My health problems have improved during the past 6 months also, so I'm hoping to start a regular walking schedule to help me keep losing, even if it happens slowly.
Oh, and I was finally able to buy a battery for my scale and it still works - so I'll be weighing on a more regular basis.
This is so encouraging to me! Well, I'll let you know how I do during this next four month semester. I'm looking forward to reporting more progress!
Thursday, October 28, 2010
I had decided to weigh myself every other Tue on my school's weight room scale. But after getting caught in a downpour on my way there, I found the door locked. I could have checked with somebody. I SHOULD have checked with somebody. But I reasoned that because I needed to study more before my class, I didn't have time.
So, it's been two weeks since I last weighed and I don't know what my current weight is. I think I didn't really want to know. I have mixed feelings about having that knowledge.
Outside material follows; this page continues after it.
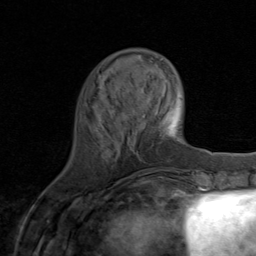
Breast MRI (dynamic contrast-enhanced), one axial slice; slice 25 of 80 in the series (ordered by position); cropped to one breast; dynamic contrast-enhanced series, time point 2 of 8 at this slice position (early post-contrast); 1.5 T; TE 1.7 ms, TR 4.5 ms; 256 × 256 image matrix, field of view 180 × 180 mm. Female patient.
Structures marked on this image (semi-automatically segmented with operator editing):
- enhancing-tissue mask used for the functional tumour volume (all voxels passing the contrast-enhancement thresholds inside the analysis volume; usually the tumour): bounding box [x1, y1, x2, y2] px = [108, 107, 145, 182]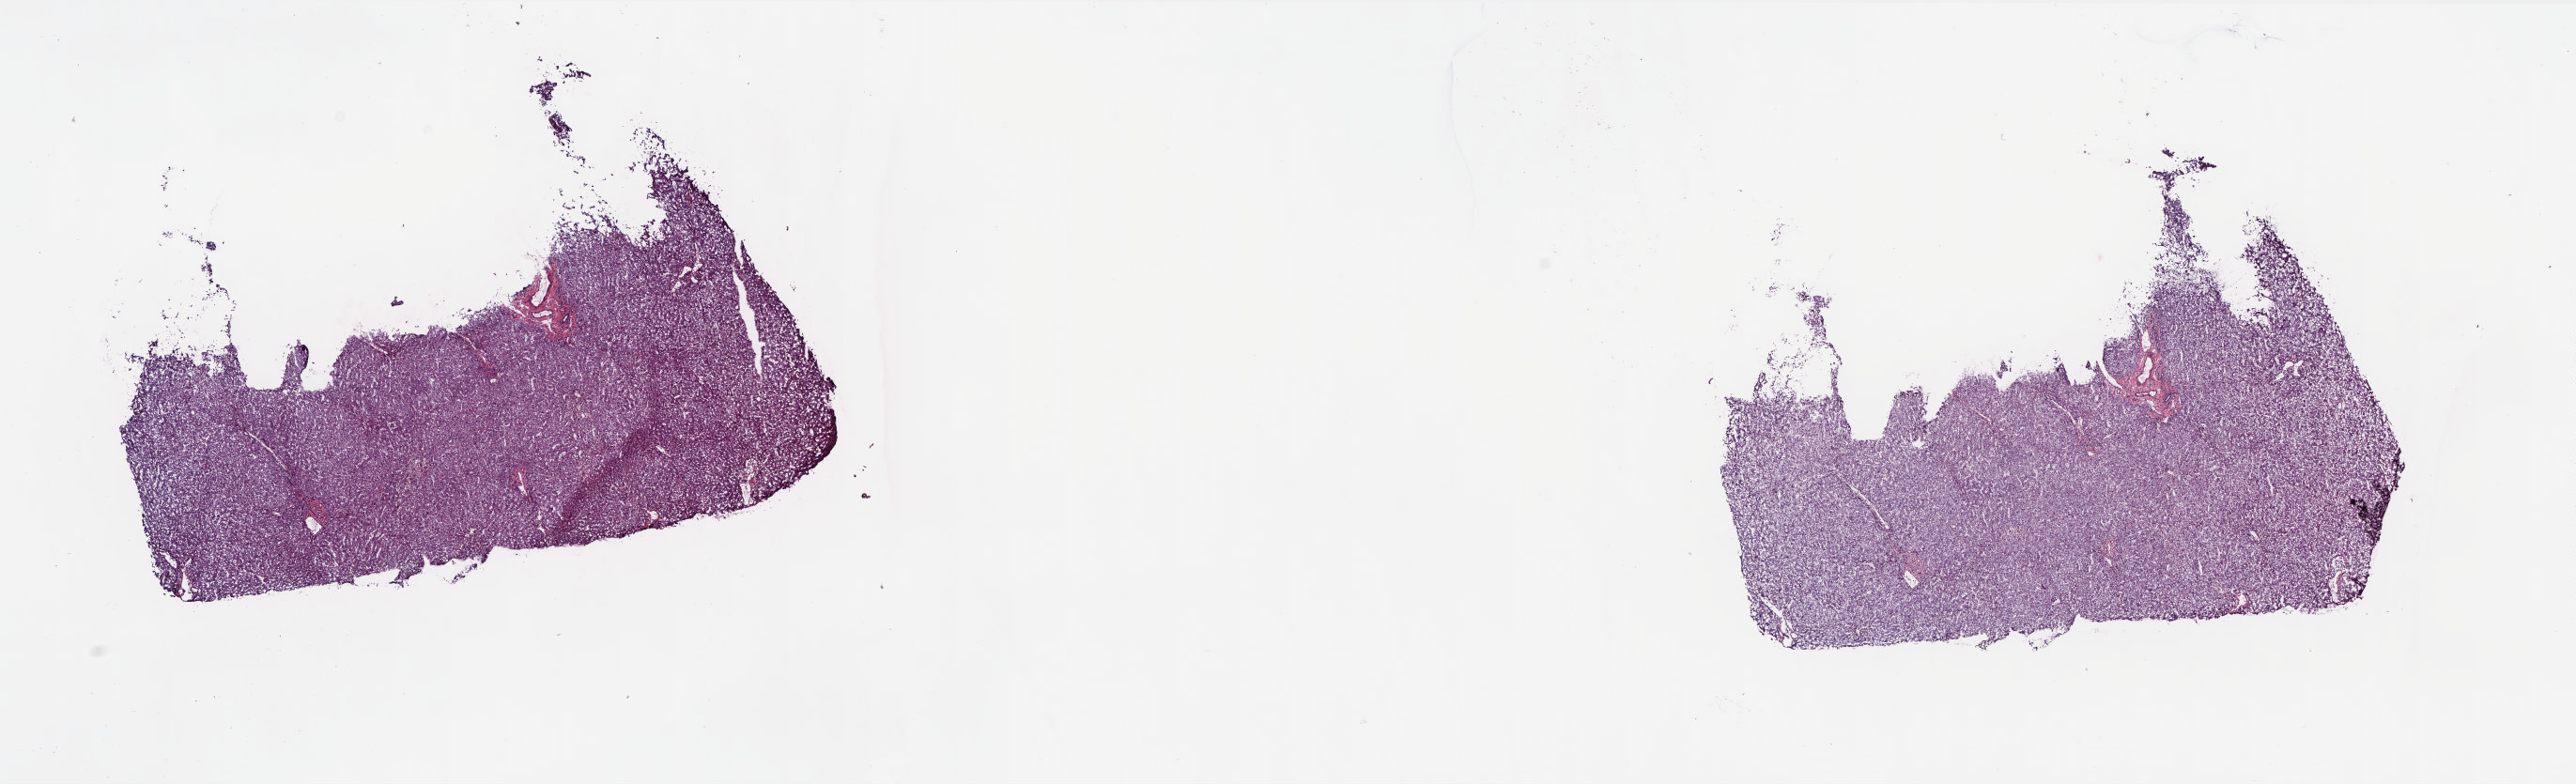
Hematoxylin and eosin (H&E) stained whole-slide image — low-resolution overview of the scanned area, about 22.1 x 6.7 mm (acquisition: 20x scan), frozen section from the top of the tissue portion, sample: solid tissue normal (non-tumour tissue), liver. Female, age 67 years at initial diagnosis. Slide review estimates, as recorded: tumour cells 0%, tumour nuclei 0%, normal cells 95%, stromal cells 5%, necrosis 0%. Inflammatory infiltration, as recorded: lymphocyte infiltration 1%, monocyte infiltration 0%, neutrophil infiltration 0%.
This section: solid tissue normal (non-tumour) sample from the same patient. Patient diagnosis: Hepatocellular carcinoma, NOS.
If I thought I had been doing really well on my food plan and getting good, frequent exercise, maybe I would have been more excited to find out my weight. But I've been struggling with stressful situations and so haven't been doing as well as I would like. The pants I wore yesterday seemer tighter than last time, and I just noticed that the zipper had pulled its stitching out right at the biggest part of my tummy - did that just happen, or was it that way before?
I love to find out when I've lost weight, but then I find it harder to keep the momentum going. So, maybe my original plan to weigh about once a month may have been a good idea. I don't know.